The Patient Protection and Affordable Care Act of 2010 (ACA) increases health care coverage in a variety of ways, including expanding Medicaid eligibility to nearly all non-elderly adults who earn up to 133 percent of the federal poverty line. This is expected to expand health insurance coverage to 11.2 million people nationwide, including 1.9 million Californians. California was one of the first states to begin covering low-income adults, ages 19 to 64, who would not have otherwise qualified for Medi-Cal. As of October 2011, more than 220,000 Californians were covered through the program, which also provides funds for hospital care and public health initiatives.
“Millions of previously uninsured Californians now have access to quality health care due to federal law,” said Attorney General Harris. “Extending Medicaid to all low-income adults is vital to ensuring that every individual has access to affordable and reliable health insurance. Every individual deserves to be treated with dignity and to receive the care they need.”
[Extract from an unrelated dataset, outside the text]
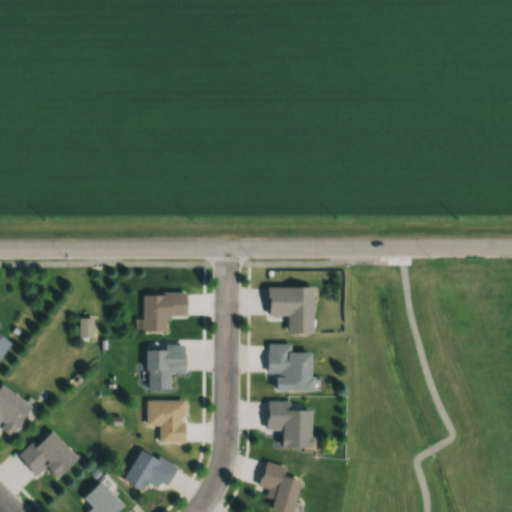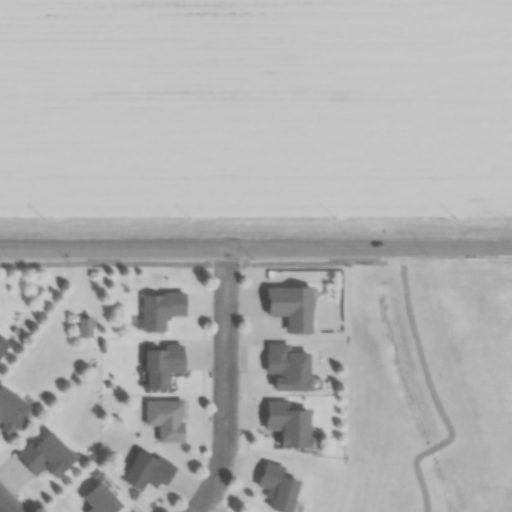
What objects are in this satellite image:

Attorney General Harris, joined by 11 other attorneys general, argued in the brief filed today in the U.S. Supreme Court that the ACA does not coerce states into action, but maintains the fundamental Medicaid arrangement of a federal-state cooperative program.
The amicus brief argues that Congress has the authority to define the central requirements of the program according to federal objectives and to provide financial incentives for states to comply with these basic requirements. Since Medicaid’s enactment over 45 years ago, Congress has frequently extended coverage to new populations in response to changing policy concerns. The ACA’s Medicaid expansion is no different.
“The Medicaid expansion significantly changes who is eligible for Medicaid, but the ACA does not change the basic structure of the program or how the program is implemented. Medicaid has always been a cooperative partnership between the federal government and the States, and the ACA does not change that. The Act continues the tradition of State flexibility and experimentation that has been the hallmark of cooperative federalism, by allowing the States to apply for federal grants, seek waivers, operate demonstration projects, and otherwise exercise discretion in implementing Medicaid. The ACA thus strikes an appropriate, and constitutional, balance between national requirements that will expand access to affordable healthcare and State flexibility to design programs that achieve that goal,” the amicus brief states.
The federal government is covering the lion’s share of the costs for this expansion, paying 100 percent of the costs until 2016 and 90 percent or more thereafter.
Other states joining California in this brief are Connecticut, Delaware, Hawaii, Illinois, Iowa, Maryland, Massachusetts, New Mexico, New York, Oregon and Vermont. The brief is also joined by the Governor of Washington.
Attorney General Harris has vigorously defended the constitutionality of federal health care reform. Joined by other attorneys general, she has filed three briefs in the U.S. Supreme Court and five briefs in the federal appellate courts urging the courts to uphold the Patient Protection and Affordable Care Act.